_EXERCISE DETAILS_. From the top of the entries below through the line containing "49: (342, 531)", return every line exactly as written, please, and stop there.

(Stored dataset items)
· · · · · · ·

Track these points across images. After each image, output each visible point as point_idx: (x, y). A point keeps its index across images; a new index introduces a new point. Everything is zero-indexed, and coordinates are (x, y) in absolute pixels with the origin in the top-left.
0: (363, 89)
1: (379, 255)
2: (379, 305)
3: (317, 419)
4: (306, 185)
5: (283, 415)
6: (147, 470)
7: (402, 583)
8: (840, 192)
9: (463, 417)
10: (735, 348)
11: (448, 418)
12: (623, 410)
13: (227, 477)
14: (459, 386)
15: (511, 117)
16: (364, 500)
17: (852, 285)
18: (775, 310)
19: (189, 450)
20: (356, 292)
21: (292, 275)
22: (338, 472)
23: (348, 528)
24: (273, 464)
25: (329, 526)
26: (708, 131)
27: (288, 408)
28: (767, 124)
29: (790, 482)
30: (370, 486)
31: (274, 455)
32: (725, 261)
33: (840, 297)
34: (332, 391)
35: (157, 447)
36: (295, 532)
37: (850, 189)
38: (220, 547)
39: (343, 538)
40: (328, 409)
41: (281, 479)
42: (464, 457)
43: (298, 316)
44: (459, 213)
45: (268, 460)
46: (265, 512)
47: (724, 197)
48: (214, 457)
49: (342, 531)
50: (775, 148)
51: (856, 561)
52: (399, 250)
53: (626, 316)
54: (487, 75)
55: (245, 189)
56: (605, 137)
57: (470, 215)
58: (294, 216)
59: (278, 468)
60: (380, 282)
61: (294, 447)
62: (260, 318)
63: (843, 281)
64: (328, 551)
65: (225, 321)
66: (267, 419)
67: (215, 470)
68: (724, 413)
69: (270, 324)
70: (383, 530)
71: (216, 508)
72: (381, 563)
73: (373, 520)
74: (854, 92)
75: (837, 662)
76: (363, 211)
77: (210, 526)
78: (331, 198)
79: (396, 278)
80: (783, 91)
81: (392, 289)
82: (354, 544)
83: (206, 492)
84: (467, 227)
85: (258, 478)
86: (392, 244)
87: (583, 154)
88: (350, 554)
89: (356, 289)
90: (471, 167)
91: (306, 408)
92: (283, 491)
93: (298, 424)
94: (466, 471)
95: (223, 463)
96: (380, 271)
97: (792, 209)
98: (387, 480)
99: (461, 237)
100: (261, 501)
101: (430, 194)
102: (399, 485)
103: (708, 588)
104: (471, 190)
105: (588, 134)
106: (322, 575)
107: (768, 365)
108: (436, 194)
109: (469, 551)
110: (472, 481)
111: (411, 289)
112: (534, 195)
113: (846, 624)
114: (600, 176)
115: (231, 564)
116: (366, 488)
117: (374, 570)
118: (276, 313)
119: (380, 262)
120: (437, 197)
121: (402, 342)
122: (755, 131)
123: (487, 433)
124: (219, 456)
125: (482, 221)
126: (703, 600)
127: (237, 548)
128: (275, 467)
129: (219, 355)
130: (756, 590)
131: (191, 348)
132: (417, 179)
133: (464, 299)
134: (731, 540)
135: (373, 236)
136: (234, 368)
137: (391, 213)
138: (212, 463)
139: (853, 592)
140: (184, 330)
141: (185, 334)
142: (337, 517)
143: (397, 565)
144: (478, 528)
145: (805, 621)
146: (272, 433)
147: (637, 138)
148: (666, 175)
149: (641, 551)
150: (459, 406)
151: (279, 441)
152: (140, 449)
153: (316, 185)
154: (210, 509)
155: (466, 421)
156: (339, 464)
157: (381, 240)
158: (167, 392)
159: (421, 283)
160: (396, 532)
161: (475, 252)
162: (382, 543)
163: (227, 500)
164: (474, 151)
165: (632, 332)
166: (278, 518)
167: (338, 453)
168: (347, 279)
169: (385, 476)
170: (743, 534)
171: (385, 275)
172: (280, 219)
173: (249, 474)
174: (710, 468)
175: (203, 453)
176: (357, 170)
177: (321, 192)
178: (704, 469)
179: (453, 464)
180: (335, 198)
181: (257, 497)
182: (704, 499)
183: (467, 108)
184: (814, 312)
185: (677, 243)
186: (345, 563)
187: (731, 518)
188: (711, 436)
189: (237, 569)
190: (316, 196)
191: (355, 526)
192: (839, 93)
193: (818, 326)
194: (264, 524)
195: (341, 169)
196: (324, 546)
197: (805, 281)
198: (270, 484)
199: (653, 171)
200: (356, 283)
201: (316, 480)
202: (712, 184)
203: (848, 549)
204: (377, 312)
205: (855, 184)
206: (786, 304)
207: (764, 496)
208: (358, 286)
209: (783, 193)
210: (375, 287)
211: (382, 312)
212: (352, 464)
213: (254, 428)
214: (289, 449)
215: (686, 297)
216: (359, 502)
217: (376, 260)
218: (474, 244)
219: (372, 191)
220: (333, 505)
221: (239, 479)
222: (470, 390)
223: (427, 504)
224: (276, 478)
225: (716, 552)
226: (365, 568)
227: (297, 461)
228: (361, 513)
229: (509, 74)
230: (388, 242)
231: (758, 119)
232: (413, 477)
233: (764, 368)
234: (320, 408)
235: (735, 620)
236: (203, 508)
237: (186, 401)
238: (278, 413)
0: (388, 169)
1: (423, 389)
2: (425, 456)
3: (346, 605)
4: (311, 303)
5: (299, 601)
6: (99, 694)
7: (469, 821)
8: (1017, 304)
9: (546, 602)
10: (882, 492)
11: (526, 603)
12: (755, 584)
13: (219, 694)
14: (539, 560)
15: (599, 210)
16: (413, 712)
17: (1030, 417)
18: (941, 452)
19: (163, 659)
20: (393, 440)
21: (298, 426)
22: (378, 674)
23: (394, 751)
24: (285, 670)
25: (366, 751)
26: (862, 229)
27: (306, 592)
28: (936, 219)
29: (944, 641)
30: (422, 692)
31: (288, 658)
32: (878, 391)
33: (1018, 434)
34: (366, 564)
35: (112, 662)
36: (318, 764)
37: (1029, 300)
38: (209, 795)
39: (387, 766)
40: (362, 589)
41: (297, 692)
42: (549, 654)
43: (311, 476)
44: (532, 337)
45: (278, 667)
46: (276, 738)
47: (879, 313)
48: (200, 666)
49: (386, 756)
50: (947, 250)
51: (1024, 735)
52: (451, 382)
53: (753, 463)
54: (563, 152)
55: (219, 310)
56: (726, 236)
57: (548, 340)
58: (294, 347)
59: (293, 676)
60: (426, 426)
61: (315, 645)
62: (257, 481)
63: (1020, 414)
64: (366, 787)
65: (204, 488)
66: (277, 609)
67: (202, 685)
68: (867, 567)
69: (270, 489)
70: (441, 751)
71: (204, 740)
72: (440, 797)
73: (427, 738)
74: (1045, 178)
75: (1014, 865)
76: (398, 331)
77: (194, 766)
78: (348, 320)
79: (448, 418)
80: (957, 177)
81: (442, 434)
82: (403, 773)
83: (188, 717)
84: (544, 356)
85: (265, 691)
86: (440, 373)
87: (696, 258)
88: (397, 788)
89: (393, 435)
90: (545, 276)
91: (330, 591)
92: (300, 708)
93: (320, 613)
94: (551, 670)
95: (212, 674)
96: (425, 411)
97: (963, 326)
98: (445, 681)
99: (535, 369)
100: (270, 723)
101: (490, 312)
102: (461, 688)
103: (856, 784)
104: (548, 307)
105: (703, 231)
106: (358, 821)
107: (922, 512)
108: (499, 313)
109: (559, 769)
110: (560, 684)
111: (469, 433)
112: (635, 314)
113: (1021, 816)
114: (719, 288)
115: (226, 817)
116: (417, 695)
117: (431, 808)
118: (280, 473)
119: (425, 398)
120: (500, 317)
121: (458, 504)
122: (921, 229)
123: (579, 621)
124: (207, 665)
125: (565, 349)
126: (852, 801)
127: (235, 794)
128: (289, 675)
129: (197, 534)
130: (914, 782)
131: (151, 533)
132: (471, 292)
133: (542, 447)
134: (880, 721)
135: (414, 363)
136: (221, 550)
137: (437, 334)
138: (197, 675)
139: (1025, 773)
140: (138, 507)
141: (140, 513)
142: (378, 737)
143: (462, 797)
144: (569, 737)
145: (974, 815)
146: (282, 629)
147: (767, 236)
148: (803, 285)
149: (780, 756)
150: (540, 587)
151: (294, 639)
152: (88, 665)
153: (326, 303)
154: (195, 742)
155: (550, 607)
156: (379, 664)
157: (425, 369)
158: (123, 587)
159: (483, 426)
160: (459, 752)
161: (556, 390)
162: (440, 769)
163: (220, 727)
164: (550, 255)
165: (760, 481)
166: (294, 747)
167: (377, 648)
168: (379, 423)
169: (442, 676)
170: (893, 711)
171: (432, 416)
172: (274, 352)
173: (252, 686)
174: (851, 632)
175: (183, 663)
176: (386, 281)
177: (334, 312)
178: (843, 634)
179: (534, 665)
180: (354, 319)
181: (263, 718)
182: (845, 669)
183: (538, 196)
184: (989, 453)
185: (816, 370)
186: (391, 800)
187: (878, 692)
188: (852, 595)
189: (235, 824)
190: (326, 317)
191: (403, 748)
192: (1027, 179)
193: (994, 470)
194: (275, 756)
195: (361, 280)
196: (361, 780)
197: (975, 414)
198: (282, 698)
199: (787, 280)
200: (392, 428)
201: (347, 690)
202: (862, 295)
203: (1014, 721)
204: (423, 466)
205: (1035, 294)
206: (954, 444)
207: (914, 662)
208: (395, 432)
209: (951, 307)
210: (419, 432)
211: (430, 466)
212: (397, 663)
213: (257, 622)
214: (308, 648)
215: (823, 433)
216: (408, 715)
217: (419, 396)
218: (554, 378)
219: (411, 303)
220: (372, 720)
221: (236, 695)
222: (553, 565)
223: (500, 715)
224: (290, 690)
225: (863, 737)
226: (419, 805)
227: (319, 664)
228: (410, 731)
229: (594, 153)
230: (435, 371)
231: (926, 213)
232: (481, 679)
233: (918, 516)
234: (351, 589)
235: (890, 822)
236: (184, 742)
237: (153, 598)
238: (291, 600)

· · · · · · ·

_TASK SOLUTION_.
Track these points across images. After each image, output each visible point as point_idx: (x, y). A point keeps its index across images; a new index introduces a new point. Everything is zero-indexed, and coordinates are (x, y) in absolute pixels with the origin in the top-left.
0: (363, 89)
1: (379, 255)
2: (379, 305)
3: (317, 419)
4: (306, 185)
5: (283, 415)
6: (147, 470)
7: (402, 583)
8: (840, 192)
9: (463, 417)
10: (735, 348)
11: (448, 418)
12: (623, 410)
13: (227, 477)
14: (459, 386)
15: (511, 117)
16: (364, 500)
17: (852, 285)
18: (775, 310)
19: (189, 450)
20: (356, 292)
21: (292, 275)
22: (338, 472)
23: (348, 528)
24: (273, 464)
25: (329, 526)
26: (708, 131)
27: (288, 408)
28: (767, 124)
29: (790, 482)
30: (370, 486)
31: (274, 455)
32: (725, 261)
33: (840, 297)
34: (332, 391)
35: (157, 447)
36: (295, 532)
37: (850, 189)
38: (220, 547)
39: (343, 538)
40: (328, 409)
41: (281, 479)
42: (464, 457)
43: (298, 316)
44: (459, 213)
45: (268, 460)
46: (265, 512)
47: (724, 197)
48: (214, 457)
49: (342, 531)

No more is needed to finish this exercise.